» **Activity**: Retype the whole listing exactly. Leave out pictures.

++++ Data for the task

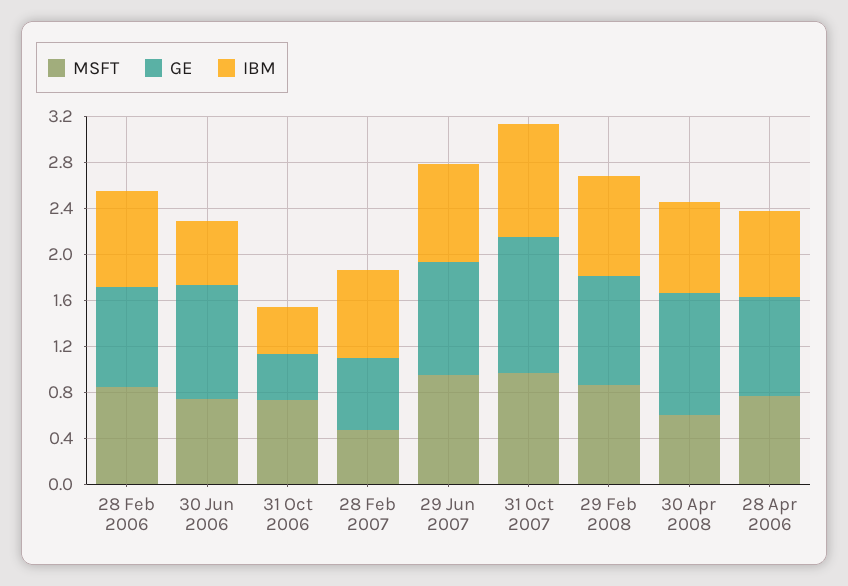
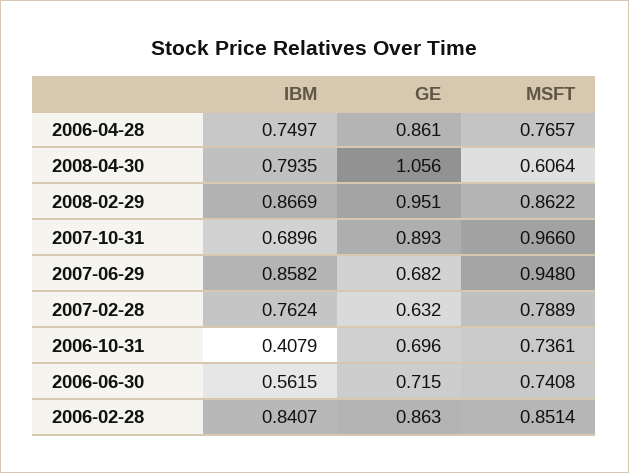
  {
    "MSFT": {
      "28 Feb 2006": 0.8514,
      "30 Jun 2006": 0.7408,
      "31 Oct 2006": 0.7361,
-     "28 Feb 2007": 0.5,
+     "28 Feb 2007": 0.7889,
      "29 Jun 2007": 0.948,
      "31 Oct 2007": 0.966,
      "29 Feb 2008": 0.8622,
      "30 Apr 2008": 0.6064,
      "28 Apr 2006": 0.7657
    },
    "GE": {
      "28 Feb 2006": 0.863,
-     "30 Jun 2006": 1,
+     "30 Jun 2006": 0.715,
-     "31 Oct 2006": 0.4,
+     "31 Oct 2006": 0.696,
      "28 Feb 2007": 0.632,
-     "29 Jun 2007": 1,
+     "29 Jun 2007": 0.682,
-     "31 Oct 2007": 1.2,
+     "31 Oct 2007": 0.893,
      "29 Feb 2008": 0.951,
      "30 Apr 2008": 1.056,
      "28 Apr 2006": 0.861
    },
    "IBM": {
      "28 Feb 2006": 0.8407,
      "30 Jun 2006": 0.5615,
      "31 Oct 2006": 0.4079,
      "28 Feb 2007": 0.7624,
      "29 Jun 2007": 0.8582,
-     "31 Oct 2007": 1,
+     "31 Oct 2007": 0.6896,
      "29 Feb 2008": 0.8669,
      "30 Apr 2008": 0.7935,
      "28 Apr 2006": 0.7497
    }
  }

++++++++

» **Solution to the problem**:
  {
    "MSFT": {
      "28 Feb 2006": 0.8514,
      "30 Jun 2006": 0.7408,
      "31 Oct 2006": 0.7361,
-     "28 Feb 2007": 0.5,
+     "28 Feb 2007": 0.7889,
      "29 Jun 2007": 0.948,
      "31 Oct 2007": 0.966,
      "29 Feb 2008": 0.8622,
      "30 Apr 2008": 0.6064,
      "28 Apr 2006": 0.7657
    },
    "GE": {
      "28 Feb 2006": 0.863,
-     "30 Jun 2006": 1,
+     "30 Jun 2006": 0.715,
-     "31 Oct 2006": 0.4,
+     "31 Oct 2006": 0.696,
      "28 Feb 2007": 0.632,
-     "29 Jun 2007": 1,
+     "29 Jun 2007": 0.682,
-     "31 Oct 2007": 1.2,
+     "31 Oct 2007": 0.893,
      "29 Feb 2008": 0.951,
      "30 Apr 2008": 1.056,
      "28 Apr 2006": 0.861
    },
    "IBM": {
      "28 Feb 2006": 0.8407,
      "30 Jun 2006": 0.5615,
      "31 Oct 2006": 0.4079,
      "28 Feb 2007": 0.7624,
      "29 Jun 2007": 0.8582,
-     "31 Oct 2007": 1,
+     "31 Oct 2007": 0.6896,
      "29 Feb 2008": 0.8669,
      "30 Apr 2008": 0.7935,
      "28 Apr 2006": 0.7497
    }
  }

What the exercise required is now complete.